I recently bought my first new house and this is the first project I want to tackle. I would like to build stairs out of my back patio door in my kitchen to backyard. The distance to the ground is exactly 22 inches so I'm thinking I only need one or two steps.

Do I need to get a building permit to complete this work? I've scoured over the code and cannot find a definitive answer (I live in Virginia). I did however find that if I have no more than 2 steps I do not need a handrail.

Do I need some type of footers for the stairs?

If I need a permit to build the steps can I remove the safety railing installed by the builder? It's low enough to the ground that I can just step out until the steps are built. However, I don't want to do this if it affects building code or my homeowners insurance.

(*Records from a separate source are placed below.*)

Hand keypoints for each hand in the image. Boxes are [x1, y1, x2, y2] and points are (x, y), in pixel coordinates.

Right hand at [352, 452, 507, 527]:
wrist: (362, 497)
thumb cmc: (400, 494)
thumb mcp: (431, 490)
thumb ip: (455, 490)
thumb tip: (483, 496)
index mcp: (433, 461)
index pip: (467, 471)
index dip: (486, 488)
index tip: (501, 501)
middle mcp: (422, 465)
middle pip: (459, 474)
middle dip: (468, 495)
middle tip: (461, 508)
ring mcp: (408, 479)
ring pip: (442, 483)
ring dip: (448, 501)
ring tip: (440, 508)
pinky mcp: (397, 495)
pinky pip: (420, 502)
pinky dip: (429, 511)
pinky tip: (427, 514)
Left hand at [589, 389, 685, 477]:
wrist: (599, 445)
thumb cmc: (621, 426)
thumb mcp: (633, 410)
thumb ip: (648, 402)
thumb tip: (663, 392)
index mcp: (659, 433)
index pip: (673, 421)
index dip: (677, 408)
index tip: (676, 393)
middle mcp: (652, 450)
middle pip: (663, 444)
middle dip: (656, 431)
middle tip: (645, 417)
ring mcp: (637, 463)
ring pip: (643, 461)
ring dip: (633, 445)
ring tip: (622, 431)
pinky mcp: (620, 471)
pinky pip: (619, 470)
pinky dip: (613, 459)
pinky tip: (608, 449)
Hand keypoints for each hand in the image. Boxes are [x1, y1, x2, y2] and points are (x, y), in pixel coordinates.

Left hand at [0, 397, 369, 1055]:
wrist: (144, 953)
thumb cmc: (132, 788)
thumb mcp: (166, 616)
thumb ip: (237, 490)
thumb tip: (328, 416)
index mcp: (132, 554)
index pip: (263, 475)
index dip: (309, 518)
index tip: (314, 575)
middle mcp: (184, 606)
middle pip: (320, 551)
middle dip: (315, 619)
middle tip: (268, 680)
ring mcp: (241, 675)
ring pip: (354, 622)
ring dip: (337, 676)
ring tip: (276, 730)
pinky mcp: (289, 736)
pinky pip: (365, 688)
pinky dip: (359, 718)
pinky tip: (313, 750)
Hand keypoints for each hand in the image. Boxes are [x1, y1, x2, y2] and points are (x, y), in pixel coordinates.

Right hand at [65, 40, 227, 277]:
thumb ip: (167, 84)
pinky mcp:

Thanks a lot guys, If anyone has advice, examples, or pictures please post.


----------



## joecaption (Nov 30, 2011)

#1, stop and think before doing anything about what your long term plans will be.
A deck, patio?
At that height you need a stoop before any steps.


----------



## tec498 (Mar 5, 2014)

Probably a deck eventually. When the time comes to build it (not soon) I will just take the steps off and use them for steps off the deck if I can. If not I will use them for scrap wood. Is the landing needed to comply with code in Virginia or were you just suggesting it for looks? I just looked at the building code in Virginia again after posting and I can't find anything relating to building these steps... Am I looking in the wrong place? Thanks


----------



## tec498 (Mar 5, 2014)

Ok, I found what I think may be the code. R311, says I can space my risers at 7 3/4" and I only need a stoop if I have more than two risers. I should only need two risers at that height so I don't need a stoop. The question still remains, do I need a permit to build these and do I need footers or is there another way to do it. Any suggestions?


----------



## de-nagorg (Feb 23, 2014)

What is the code for the maximum rise per step, divide that into the height, you get the necessary amount of steps. 

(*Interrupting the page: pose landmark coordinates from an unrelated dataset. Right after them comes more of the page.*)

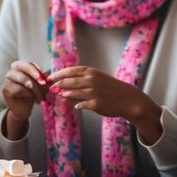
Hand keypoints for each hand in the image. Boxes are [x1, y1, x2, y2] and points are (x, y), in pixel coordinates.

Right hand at [1, 61, 47, 138]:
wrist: (23, 109)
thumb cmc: (32, 94)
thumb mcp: (39, 85)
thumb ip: (43, 79)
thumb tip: (51, 78)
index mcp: (20, 67)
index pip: (29, 64)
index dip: (38, 70)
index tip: (46, 78)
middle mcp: (12, 71)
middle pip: (23, 67)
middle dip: (35, 75)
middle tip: (43, 83)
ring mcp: (7, 80)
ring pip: (22, 79)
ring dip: (34, 88)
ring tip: (40, 96)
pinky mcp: (5, 89)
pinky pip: (18, 88)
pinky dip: (27, 93)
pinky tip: (31, 98)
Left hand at [48, 66, 162, 143]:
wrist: (127, 98)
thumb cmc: (110, 87)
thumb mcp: (98, 78)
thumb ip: (83, 79)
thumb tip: (66, 83)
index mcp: (91, 72)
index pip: (70, 71)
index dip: (58, 74)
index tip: (49, 77)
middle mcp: (91, 81)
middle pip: (69, 81)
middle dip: (57, 84)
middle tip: (50, 87)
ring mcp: (93, 92)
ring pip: (73, 93)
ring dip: (64, 94)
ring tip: (60, 95)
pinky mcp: (95, 104)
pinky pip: (81, 104)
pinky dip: (76, 105)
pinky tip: (75, 105)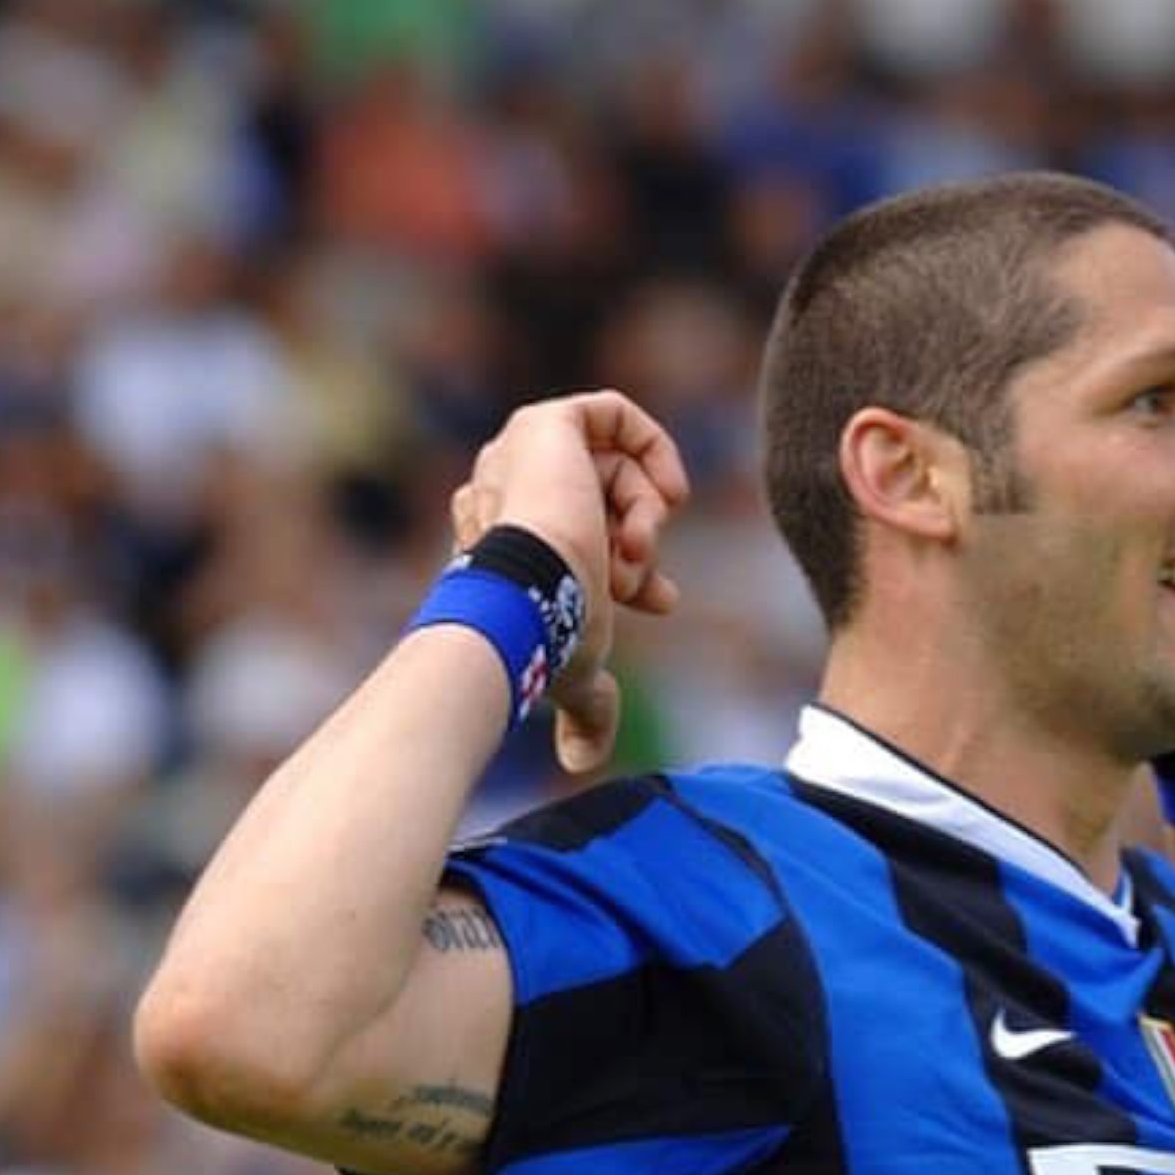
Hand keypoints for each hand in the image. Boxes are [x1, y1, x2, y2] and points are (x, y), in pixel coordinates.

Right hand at [447, 391, 691, 771]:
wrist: (534, 598)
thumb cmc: (545, 637)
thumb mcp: (578, 668)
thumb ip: (584, 708)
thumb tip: (583, 762)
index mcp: (509, 541)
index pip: (583, 535)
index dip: (636, 564)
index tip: (662, 601)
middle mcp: (507, 492)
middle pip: (602, 500)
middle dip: (640, 541)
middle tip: (646, 581)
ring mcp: (519, 455)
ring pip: (611, 468)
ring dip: (643, 515)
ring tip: (638, 551)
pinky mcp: (543, 423)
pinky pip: (609, 412)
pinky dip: (652, 449)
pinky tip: (667, 494)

And I would suggest calling your community building inspector for advice. 

As they will want to know What, Where, When, so they can adjust your taxes. It is better to get them involved in the beginning, than it is for them to discover any non-compliance by accident that you may have, and fine the holy heck out of you.

ED


----------



## Bondo (Dec 8, 2007)

tec498 said:


> Ok, I found what I think may be the code. R311, says I can space my risers at 7 3/4" and I only need a stoop if I have more than two risers. I should only need two risers at that height so I don't need a stoop. The question still remains, do I need a permit to build these and do I need footers or is there another way to do it. Any suggestions?

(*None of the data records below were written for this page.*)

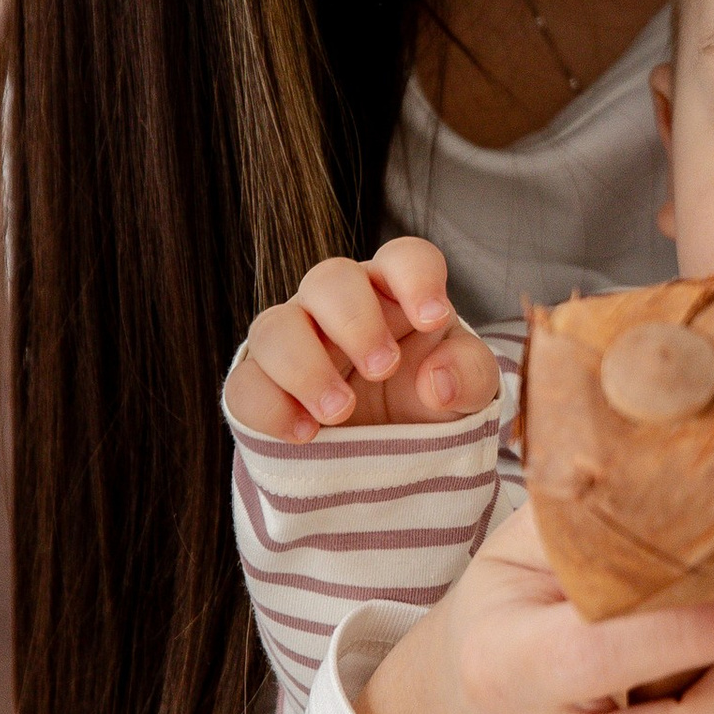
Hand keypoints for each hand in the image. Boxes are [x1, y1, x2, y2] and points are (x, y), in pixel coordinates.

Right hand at [229, 237, 498, 438]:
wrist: (392, 454)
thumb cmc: (430, 399)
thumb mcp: (467, 390)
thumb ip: (468, 375)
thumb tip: (436, 381)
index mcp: (395, 292)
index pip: (403, 258)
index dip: (416, 279)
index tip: (434, 318)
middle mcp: (338, 306)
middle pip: (329, 279)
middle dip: (355, 322)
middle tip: (383, 368)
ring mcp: (293, 343)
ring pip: (273, 327)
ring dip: (304, 367)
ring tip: (340, 412)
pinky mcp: (261, 388)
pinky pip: (244, 386)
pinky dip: (272, 409)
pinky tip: (307, 435)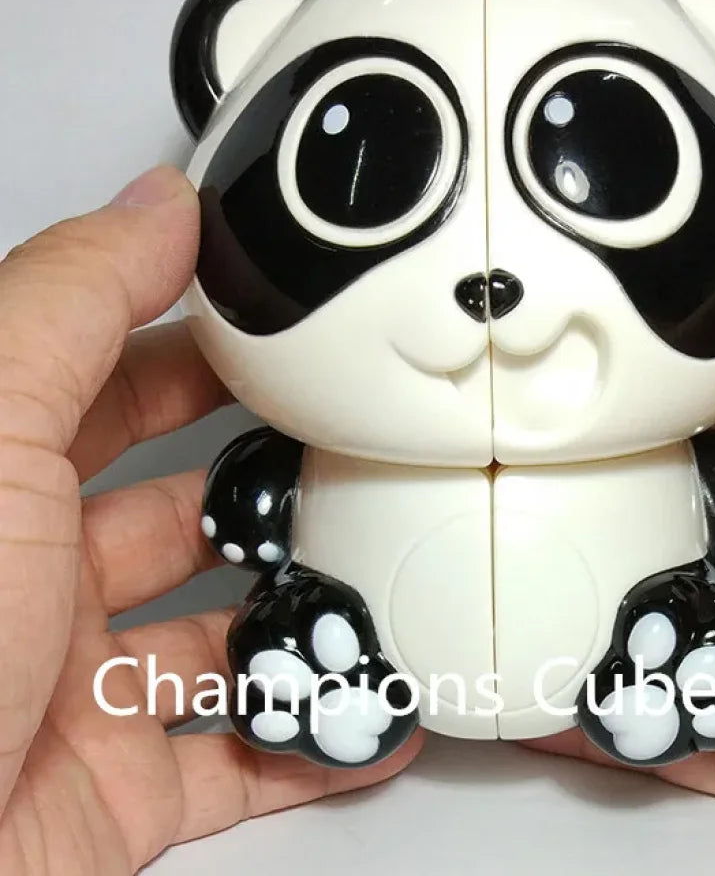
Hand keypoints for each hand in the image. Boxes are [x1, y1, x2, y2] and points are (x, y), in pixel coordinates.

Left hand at [0, 170, 422, 873]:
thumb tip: (160, 201)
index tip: (294, 328)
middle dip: (274, 477)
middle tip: (363, 448)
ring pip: (222, 634)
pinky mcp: (112, 799)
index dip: (203, 345)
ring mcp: (72, 694)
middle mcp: (25, 584)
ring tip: (392, 572)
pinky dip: (315, 741)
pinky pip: (240, 761)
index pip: (113, 383)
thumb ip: (74, 303)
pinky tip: (375, 718)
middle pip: (182, 507)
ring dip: (305, 611)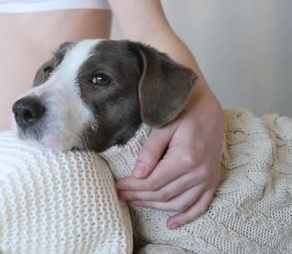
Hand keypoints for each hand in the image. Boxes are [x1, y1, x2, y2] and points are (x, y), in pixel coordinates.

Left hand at [116, 87, 223, 228]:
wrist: (209, 107)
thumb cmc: (183, 111)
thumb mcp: (163, 126)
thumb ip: (150, 151)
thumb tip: (137, 174)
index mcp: (185, 158)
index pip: (153, 182)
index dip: (133, 187)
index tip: (118, 185)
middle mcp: (199, 172)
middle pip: (163, 194)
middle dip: (139, 196)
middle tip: (120, 194)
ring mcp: (208, 178)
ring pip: (178, 203)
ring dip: (156, 207)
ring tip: (136, 203)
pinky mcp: (213, 180)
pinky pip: (201, 205)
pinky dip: (187, 216)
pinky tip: (171, 223)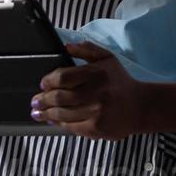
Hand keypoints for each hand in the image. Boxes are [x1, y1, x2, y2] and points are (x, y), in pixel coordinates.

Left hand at [31, 42, 148, 139]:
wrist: (141, 106)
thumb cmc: (120, 81)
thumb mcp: (107, 58)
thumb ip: (87, 50)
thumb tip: (65, 47)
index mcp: (96, 74)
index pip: (63, 77)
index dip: (48, 81)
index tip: (43, 84)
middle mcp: (95, 93)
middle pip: (59, 97)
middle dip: (43, 100)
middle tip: (35, 101)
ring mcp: (95, 112)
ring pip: (62, 114)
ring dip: (46, 113)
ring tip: (37, 112)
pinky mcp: (96, 128)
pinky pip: (71, 127)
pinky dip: (59, 123)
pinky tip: (52, 120)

Ayuh,... If ya need a permit to build a 2 step set of stairs for yer own home,.....

I'm probably goin' to jail for Life,.... :whistling2: :huh: 

Go get yerself some 2x6s, 'n have at it,...


----------



## BigJim (Sep 2, 2008)

If you have two steps and a landing, that is three risers. I would pour a pad for the steps to rest on and just go ahead and build then. Here you would not need a permit for that amount of work.


----------



## hammerlane (Oct 6, 2011)

After having my patio poured we built these steps with the "stoop area" on top. Just built 2 rectangular boxes and used the composite decking for the lower tread and upper landing. This is not even attached attached to the house. Figured why worry about flashing it incorrectly and then having water issues. Been there 2+ years and they still havent blown away.


----------



## hammerlane (Oct 6, 2011)

Heres what we had before


----------



## rjniles (Feb 5, 2007)

Here is what I would use.




















Google "Precast concrete steps"


----------



## hammerlane (Oct 6, 2011)

rjniles said:


> Here is what I would use. "Precast concrete steps"


I considered the precast concrete but was told by others in my house that they are ugly.


----------



## rjniles (Feb 5, 2007)

hammerlane said:


> I considered the precast concrete but was told by others in my house that they are ugly.


Beauty is in the eye of the beholder. They look a lot better than some I have seen built. (not you Hammerlane). And you could resell (or reuse) them when you build a deck.


----------